Dataset listing
↓
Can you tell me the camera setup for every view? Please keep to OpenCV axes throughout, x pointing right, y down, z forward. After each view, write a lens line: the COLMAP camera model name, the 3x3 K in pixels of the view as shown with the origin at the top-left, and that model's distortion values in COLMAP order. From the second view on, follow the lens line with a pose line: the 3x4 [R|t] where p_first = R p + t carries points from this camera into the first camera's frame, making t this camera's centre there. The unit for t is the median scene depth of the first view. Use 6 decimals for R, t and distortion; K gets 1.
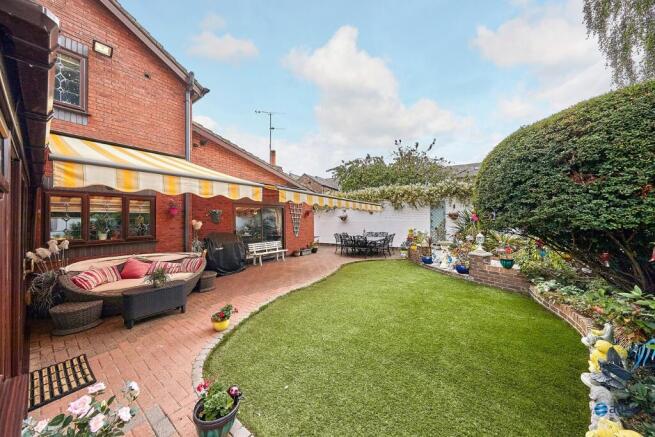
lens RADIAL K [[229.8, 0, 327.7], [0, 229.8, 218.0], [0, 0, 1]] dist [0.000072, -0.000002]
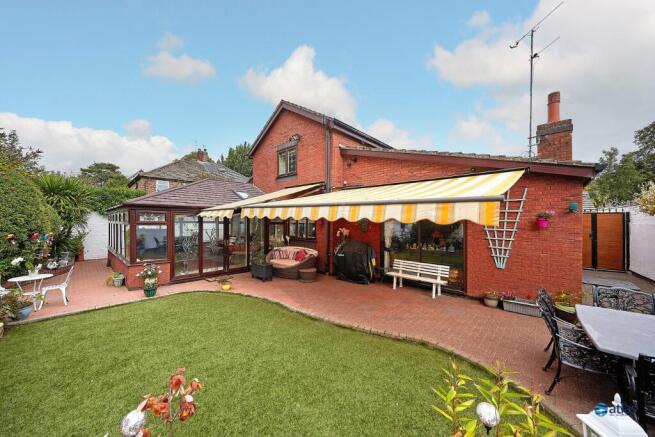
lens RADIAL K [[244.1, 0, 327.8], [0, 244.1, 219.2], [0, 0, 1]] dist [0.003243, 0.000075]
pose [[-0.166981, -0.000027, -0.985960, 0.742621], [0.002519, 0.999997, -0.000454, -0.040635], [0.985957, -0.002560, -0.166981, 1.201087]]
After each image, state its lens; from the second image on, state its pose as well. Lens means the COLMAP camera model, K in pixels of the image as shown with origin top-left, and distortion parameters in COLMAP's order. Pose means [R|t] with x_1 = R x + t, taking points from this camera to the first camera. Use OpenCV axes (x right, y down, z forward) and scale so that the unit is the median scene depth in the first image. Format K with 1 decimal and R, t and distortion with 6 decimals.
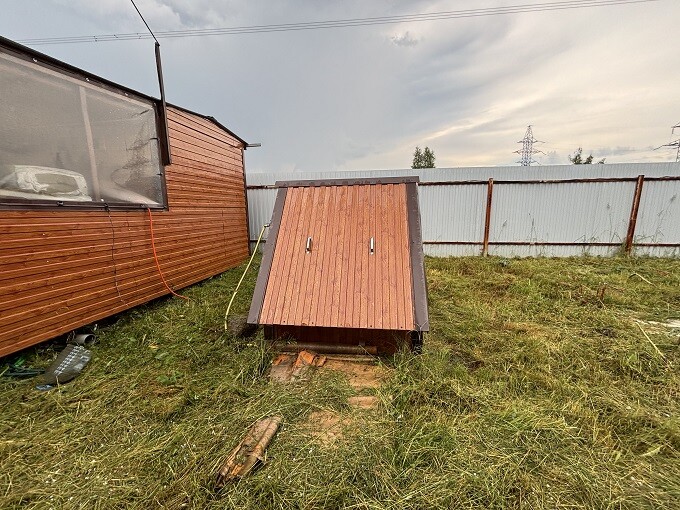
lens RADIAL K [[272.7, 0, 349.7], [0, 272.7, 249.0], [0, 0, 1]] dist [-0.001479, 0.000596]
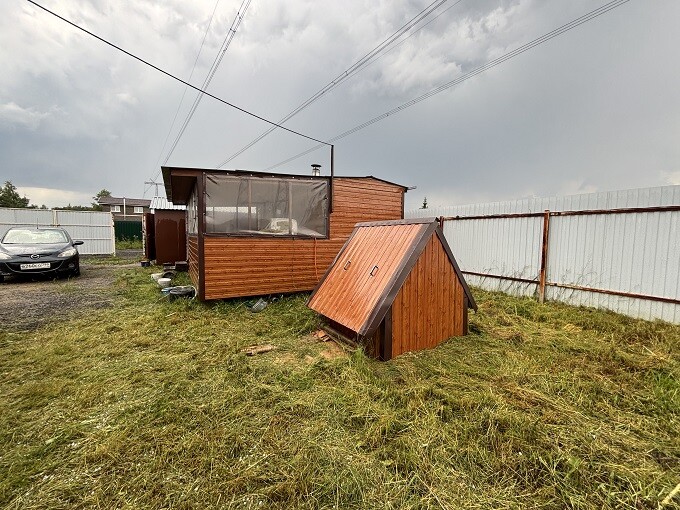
↑
Quote the listing word for word, starting at the line that contains "After each image, state" and ending with the listing's last line, both included. Omit the pictures.

Finished exercise:
After each image, state its lens; from the second image on, state its pose as well. Lens means the COLMAP camera model, K in pixels of the image as shown with origin top-left, and distortion parameters in COLMAP's order. Pose means [R|t] with x_1 = R x + t, taking points from this camera to the first camera. Use OpenCV axes (x right, y down, z forward) and scale so that the unit is the median scene depth in the first image. Format K with 1 decimal and R, t and distortion with 6 decimals.
lens RADIAL K [[272.7, 0, 349.7], [0, 272.7, 249.0], [0, 0, 1]] dist [-0.001479, 0.000596]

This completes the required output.